Happy Thanksgiving. I have mused in my blog before that medical students are notorious of letting everyone know they are medical students. Today I discovered that ER doctors like doing the same. I was waiting in the coveted “A Group” waiting to board the Southwest plane to Spokane when I over heard a cell phone conversation.
“… Yeah my ER page last night went okay. A 70-year-old woman with a history of colon cancer and *medical jargon* came into the ER last night. Then, a 35-year-old man named John Johnson came in with three fractured ribs. *Pause* Yeah, he was standing on a ladder, fell and cracked some ribs. The ER nurse called me today worried about the elderly woman. *Pause* Oh, we are just going to Spoklahoma.”
The ER doctor was hot. She was wearing designer jeans, expensive shoes and a ring that made Odette’s seem small. In addition to the ER doctor’s cell phone conversation, my airport adventure was pretty exciting.

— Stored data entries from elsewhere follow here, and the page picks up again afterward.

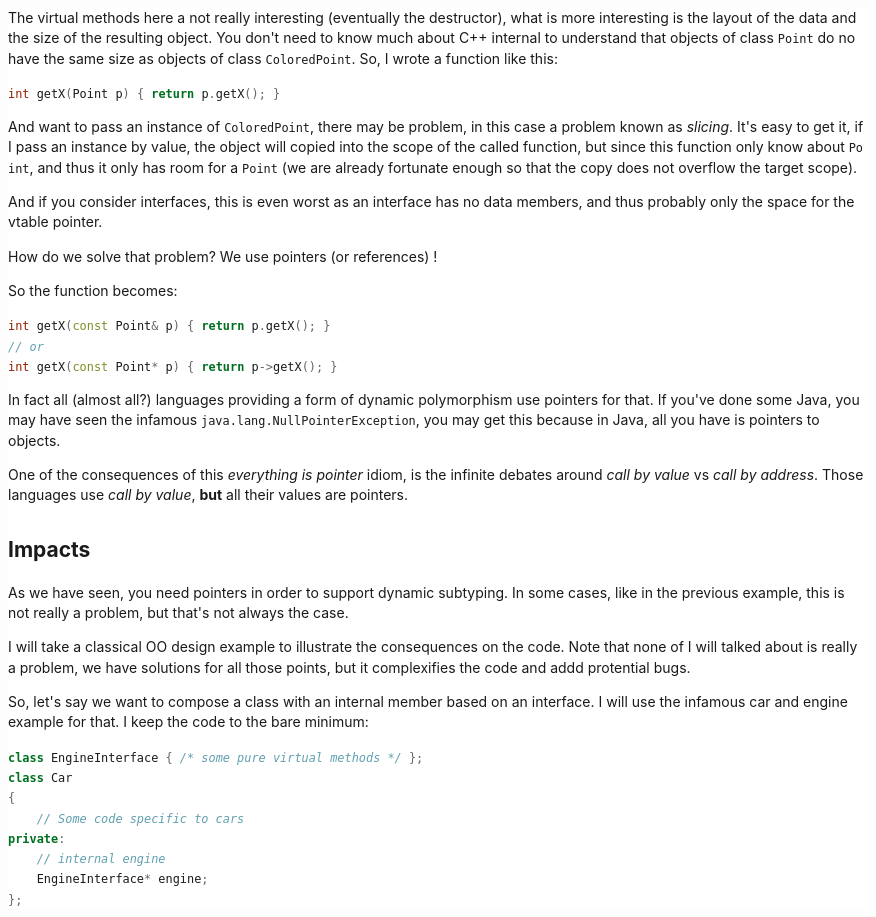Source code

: The virtual methods here a not really interesting (eventually the destructor), what is more interesting is the layout of the data and the size of the resulting object. You don't need to know much about C++ internal to understand that objects of class `Point` do no have the same size as objects of class `ColoredPoint`. So, I wrote a function like this:

```c++
int getX(Point p) { return p.getX(); }
```

And want to pass an instance of `ColoredPoint`, there may be problem, in this case a problem known as _slicing_. It's easy to get it, if I pass an instance by value, the object will copied into the scope of the called function, but since this function only know about `Point`, and thus it only has room for a `Point` (we are already fortunate enough so that the copy does not overflow the target scope).

And if you consider interfaces, this is even worst as an interface has no data members, and thus probably only the space for the vtable pointer.

How do we solve that problem? We use pointers (or references) !

So the function becomes:

```c++
int getX(const Point& p) { return p.getX(); }
// or
int getX(const Point* p) { return p->getX(); }
```

In fact all (almost all?) languages providing a form of dynamic polymorphism use pointers for that. If you've done some Java, you may have seen the infamous `java.lang.NullPointerException`, you may get this because in Java, all you have is pointers to objects.

One of the consequences of this _everything is pointer_ idiom, is the infinite debates around _call by value_ vs _call by address_. Those languages use _call by value_, **but** all their values are pointers.

## Impacts

As we have seen, you need pointers in order to support dynamic subtyping. In some cases, like in the previous example, this is not really a problem, but that's not always the case.

I will take a classical OO design example to illustrate the consequences on the code. Note that none of I will talked about is really a problem, we have solutions for all those points, but it complexifies the code and addd protential bugs.

So, let's say we want to compose a class with an internal member based on an interface. I will use the infamous car and engine example for that. I keep the code to the bare minimum:

```c++
class EngineInterface { /* some pure virtual methods */ };
class Car
{
    // Some code specific to cars
private:
    // internal engine
    EngineInterface* engine;
};
```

I made a shuttle reservation to pick me up at 6:20 a.m. this morning at Lander Hall at UW. I was about 75 yards from the building when I saw a Shuttle Express Van leave Lander Hall. I started to run toward the van, but it pulled away and I watched the break lights disappear into the morning fog. I still had ten minutes before the van was supposed to pick me up. I thought to myself that I would not panic until 6:30. A few minutes after 6:30, I was convinced that I was screwed. I began to rifle through my bag to find the phone number, when out of the fog the van appeared.
When I am at airports, I have tunnel vision. Airports are filled with random people heading to random destinations. So I was quite shocked when I heard my name being called. The person calling my name was my former assistant Andrea. She was in the security line just ahead of me. We met up and went to get coffee – which ironically, the latte line took longer than the security line. Even though Andrea was going to New Jersey and I was headed to ‘Spoklahoma,’ she was in gate B7 and I was in gate B8.
My plane was delayed. I sat in the terminal watching the sunrise this morning. I was filled with apprehension and excitement. Wondering how this year would turn out. And as the sun shined through and filled the terminal with light, I felt quite optimistic.